Os números devem ser analisados com muita parcimônia. O carnaval revela ou potencializa todas as vulnerabilidades, de modo que não há superposição de um sobre a outra, mas uma diversidade revelada, tanto na quantidade quanto na complexidade, como desafiadora para os membros da Defensoria Pública.

Ao longo dos anos temos buscado qualificar nossa atuação, sobretudo através de um trabalho itinerante, que é reconhecido por onde passamos com nossas equipes. Nenhuma entrega de folheto a um ambulante ou boné a uma pessoa em situação de rua é um simples trabalho de divulgação da instituição. Nela vem expressa a presença de uma instituição de Estado que é garantidora e afiançadora de seus direitos.

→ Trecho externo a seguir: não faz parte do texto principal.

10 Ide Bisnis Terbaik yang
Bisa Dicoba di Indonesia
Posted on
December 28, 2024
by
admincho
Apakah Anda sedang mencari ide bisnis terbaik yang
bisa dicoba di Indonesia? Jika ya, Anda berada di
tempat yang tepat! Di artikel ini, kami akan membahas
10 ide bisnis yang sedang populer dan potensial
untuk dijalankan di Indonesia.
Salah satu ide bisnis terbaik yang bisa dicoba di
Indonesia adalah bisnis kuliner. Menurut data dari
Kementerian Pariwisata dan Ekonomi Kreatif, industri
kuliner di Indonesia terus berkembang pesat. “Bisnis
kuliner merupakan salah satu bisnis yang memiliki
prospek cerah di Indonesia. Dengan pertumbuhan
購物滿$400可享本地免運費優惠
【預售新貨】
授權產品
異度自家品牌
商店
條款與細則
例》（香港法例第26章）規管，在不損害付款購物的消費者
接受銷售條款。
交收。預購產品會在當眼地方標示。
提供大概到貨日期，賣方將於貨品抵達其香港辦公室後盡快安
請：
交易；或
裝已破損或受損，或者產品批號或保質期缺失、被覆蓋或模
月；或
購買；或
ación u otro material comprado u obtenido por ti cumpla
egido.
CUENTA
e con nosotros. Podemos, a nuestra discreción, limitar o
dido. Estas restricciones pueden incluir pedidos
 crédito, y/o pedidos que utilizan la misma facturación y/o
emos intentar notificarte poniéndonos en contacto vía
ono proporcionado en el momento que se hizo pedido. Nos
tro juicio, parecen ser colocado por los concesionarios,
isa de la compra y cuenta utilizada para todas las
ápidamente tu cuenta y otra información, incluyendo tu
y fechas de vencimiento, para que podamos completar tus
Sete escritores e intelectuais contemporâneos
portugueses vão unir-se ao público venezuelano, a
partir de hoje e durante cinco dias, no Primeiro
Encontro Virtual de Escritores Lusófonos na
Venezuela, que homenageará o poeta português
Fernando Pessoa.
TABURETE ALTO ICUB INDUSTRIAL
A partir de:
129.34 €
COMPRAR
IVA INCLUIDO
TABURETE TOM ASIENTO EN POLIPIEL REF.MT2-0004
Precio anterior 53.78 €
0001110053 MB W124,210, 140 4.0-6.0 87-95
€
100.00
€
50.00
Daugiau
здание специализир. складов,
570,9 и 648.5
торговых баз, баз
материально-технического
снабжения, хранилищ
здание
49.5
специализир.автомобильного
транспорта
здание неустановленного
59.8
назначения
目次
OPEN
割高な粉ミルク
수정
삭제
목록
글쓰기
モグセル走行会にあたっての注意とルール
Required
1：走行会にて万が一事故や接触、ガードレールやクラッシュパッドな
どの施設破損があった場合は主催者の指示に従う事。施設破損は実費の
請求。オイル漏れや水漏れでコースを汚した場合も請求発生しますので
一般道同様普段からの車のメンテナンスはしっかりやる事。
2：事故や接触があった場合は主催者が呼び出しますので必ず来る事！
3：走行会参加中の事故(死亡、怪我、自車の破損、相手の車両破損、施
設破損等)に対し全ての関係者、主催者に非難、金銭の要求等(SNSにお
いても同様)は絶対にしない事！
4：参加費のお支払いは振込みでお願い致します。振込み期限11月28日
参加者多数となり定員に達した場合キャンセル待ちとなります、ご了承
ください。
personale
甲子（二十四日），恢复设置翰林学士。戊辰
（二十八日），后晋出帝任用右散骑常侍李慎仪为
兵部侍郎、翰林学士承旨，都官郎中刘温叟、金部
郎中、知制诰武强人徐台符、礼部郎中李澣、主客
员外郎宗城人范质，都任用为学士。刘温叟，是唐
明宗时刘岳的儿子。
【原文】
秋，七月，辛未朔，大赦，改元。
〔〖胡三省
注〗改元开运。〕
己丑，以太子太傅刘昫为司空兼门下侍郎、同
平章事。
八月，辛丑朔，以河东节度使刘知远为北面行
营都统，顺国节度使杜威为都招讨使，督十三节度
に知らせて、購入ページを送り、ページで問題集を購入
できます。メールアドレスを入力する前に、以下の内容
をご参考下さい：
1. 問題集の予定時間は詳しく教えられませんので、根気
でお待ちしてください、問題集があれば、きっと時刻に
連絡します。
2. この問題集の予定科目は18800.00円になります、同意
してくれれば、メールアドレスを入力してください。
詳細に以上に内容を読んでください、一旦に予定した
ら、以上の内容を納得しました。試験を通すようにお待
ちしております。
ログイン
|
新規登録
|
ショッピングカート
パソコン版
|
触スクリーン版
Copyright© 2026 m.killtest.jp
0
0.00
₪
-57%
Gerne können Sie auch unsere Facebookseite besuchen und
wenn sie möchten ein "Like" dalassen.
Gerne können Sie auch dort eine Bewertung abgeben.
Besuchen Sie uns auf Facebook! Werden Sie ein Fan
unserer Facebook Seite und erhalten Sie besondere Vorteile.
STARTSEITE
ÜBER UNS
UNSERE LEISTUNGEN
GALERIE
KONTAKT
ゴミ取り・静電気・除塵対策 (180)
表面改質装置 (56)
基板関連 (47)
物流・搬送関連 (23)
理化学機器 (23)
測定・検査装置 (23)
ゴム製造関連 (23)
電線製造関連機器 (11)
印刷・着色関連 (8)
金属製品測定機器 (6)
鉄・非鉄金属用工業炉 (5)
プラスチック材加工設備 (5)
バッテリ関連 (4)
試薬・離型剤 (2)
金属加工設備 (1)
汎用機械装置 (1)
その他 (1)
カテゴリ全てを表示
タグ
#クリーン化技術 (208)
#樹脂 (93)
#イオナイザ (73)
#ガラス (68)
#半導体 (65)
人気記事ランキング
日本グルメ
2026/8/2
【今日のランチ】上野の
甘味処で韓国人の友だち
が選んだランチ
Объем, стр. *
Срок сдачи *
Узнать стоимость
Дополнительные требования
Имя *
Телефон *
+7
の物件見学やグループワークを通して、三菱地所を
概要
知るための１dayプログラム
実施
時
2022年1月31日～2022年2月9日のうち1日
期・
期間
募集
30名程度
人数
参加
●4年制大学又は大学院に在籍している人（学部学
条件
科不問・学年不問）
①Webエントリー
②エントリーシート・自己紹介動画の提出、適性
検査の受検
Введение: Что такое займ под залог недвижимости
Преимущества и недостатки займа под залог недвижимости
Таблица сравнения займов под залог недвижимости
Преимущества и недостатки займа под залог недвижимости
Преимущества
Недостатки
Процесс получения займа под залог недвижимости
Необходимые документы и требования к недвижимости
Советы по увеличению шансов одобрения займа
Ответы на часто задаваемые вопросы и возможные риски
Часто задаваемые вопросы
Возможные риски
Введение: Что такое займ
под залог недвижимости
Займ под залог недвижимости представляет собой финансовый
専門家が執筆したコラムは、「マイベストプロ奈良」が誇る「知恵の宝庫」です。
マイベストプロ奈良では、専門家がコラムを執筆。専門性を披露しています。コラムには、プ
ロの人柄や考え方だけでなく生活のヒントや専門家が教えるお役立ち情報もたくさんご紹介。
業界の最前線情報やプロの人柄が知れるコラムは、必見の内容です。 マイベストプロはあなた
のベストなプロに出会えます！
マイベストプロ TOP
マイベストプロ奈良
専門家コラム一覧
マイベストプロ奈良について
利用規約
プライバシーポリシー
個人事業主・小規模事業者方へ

As pessoas se sentem à vontade para ir aos postos da Defensoria Pública ou dialogar com as equipes de itinerância sobre os mais diversos tipos de problemas. A situação de mulheres trabalhando nas ruas é um deles, o das mulheres em situação de violência outro. Em todos os casos, a Defensoria Pública buscou atuar de maneira transversal e levando em consideração as questões de gênero, raça, classe e os desdobramentos que levam a tantas vulnerabilidades. Este é o balanço que faço, com muito orgulho, tanto da equipe de defensores(as) públicos(as), como dos(as) nossos(as) servidores(as) e parceiros(as) das mais diversas Redes, que souberam compreender o nosso papel durante o carnaval. Seguimos perseguindo o objetivo por um carnaval com menos violações e igualdade de direitos para todos(as) que queiram se divertir ou que precisem trabalhar.